Reynolds357 has it right. To address the factors he listed:
For large case volumes, use magnum primers. They make more gas than standard primers, and in a large case, even when the case is full, the amount of air space between the grains adds up to make that extra pressurizing gas desirable.
For small case volumes, use standard primers or, in the case of something extremely small with moderate pressure max, like a 22 Hornet, even a pistol primer may be superior. The reason is that extra pressure can unseat a bullet faster than the powder gets going, leading to erratic velocities and barrel times.
Load density. A medium power cartridge like the 30-06 will often do best with a standard primer if the load density is high but better with a magnum primer if the load density is low. The culprit is the same as above; the amount of empty space that has to be pressurized in the case. Low load density makes for a lot of empty space to pressurize and vice-versa.
Powder type. To control progressivity, spherical propellants have deterrent gradient-infused surfaces that make the outside of the grain burn very slowly and then speed up as the surface burns off so to keep making gas faster despite the loss of surface area. Igniting the high deterrent concentration at the surface is particularly hard with earlier deterrent formulations used by older spherical propellants like H335, BL-(C)2, 748, 2520, H380, and H414. Faster burning sphericals, like 231, don't have as high a deterrent concentration at the surface, to begin with, so ignition is less difficult.

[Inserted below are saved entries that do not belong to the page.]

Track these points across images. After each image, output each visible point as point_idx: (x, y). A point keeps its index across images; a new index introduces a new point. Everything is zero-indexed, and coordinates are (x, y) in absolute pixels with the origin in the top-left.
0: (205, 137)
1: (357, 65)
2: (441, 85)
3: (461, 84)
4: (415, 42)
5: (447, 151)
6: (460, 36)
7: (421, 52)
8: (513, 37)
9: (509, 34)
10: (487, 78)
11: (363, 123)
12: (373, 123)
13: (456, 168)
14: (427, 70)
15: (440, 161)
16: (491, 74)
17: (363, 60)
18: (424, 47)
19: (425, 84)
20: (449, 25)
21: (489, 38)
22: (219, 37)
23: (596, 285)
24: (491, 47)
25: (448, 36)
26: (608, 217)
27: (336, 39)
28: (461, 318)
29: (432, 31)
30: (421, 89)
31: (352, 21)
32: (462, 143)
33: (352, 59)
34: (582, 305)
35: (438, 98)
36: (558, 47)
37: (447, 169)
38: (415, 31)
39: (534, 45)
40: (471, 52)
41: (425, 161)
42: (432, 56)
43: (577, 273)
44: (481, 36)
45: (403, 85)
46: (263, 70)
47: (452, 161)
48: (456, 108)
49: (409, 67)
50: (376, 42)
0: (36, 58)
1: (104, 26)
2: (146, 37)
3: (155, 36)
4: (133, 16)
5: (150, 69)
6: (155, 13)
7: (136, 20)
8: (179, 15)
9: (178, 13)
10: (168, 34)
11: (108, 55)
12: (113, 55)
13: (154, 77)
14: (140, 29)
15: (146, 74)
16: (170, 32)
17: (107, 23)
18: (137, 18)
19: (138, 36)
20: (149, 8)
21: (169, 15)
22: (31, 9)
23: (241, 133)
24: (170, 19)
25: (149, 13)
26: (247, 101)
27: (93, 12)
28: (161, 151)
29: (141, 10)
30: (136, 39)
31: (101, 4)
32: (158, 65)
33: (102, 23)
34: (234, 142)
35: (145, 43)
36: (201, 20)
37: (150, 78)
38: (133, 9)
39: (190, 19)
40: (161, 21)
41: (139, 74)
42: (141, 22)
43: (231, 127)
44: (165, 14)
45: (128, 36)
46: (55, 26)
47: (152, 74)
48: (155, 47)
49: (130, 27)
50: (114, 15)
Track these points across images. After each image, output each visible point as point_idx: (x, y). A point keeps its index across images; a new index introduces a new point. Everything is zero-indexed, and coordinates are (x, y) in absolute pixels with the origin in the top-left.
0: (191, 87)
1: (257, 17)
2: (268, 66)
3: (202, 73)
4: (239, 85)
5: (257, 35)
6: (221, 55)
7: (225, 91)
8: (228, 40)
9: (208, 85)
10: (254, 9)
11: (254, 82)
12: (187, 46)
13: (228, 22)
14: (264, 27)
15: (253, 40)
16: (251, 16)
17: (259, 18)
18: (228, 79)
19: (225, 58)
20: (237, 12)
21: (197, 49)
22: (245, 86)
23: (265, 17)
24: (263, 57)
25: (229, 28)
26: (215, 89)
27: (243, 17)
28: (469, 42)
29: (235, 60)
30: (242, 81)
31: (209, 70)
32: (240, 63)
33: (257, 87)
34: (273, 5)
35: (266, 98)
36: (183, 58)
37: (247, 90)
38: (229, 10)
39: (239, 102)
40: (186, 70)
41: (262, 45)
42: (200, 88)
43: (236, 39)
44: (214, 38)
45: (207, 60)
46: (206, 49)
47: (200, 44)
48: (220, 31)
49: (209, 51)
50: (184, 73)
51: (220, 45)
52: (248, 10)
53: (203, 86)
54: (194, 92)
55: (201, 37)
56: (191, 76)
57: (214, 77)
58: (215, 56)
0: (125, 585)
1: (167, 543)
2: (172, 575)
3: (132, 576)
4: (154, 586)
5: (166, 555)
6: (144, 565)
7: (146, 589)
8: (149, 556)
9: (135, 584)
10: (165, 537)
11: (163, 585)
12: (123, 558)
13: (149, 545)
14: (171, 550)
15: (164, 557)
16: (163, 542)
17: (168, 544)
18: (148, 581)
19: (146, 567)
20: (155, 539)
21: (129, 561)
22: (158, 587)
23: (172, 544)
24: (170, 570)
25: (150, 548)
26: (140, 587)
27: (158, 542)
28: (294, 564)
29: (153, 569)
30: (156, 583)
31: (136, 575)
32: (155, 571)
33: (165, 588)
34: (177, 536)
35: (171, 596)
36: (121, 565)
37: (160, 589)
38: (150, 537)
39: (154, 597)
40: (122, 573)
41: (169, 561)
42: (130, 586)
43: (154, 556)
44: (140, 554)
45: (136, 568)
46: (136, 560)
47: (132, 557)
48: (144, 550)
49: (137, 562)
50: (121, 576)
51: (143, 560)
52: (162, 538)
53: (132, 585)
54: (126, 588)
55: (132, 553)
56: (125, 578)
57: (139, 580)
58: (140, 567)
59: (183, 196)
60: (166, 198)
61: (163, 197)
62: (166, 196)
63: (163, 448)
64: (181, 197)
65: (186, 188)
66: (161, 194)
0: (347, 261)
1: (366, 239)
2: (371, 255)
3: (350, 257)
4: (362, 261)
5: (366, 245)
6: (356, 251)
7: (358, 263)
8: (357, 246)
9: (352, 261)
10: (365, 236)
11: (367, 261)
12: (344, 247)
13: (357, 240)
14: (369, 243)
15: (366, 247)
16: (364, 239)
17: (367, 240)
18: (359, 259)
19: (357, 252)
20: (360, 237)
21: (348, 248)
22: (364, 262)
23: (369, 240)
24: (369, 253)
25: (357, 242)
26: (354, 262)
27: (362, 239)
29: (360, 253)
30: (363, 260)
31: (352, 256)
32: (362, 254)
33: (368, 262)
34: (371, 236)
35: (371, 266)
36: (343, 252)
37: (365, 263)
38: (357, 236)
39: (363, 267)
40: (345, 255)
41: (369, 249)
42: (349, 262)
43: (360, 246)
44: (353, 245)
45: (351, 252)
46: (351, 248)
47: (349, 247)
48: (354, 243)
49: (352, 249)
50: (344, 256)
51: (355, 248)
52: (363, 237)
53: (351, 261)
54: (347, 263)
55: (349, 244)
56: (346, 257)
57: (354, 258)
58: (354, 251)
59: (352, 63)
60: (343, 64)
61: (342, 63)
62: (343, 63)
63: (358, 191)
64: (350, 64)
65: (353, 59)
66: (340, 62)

In 1989, CCI reformulated their magnum primers to throw hotter sparks and make more gas for higher start pressure to help get the difficult spherical powders lit more consistently. Since then, the metal additives that throw a hot spark shower seem to have been added to most domestic primers, both magnum, and standard.
The bottom line:
No matter whose primers you use, the only way to tell if you should be using the magnum or the standard version is to work up loads with both (assuming you can tell the difference) and then see which one produces a lower velocity standard deviation. That one is almost certainly lighting your powder more consistently. However, as always, it is how the load prints on paper that is the final decider.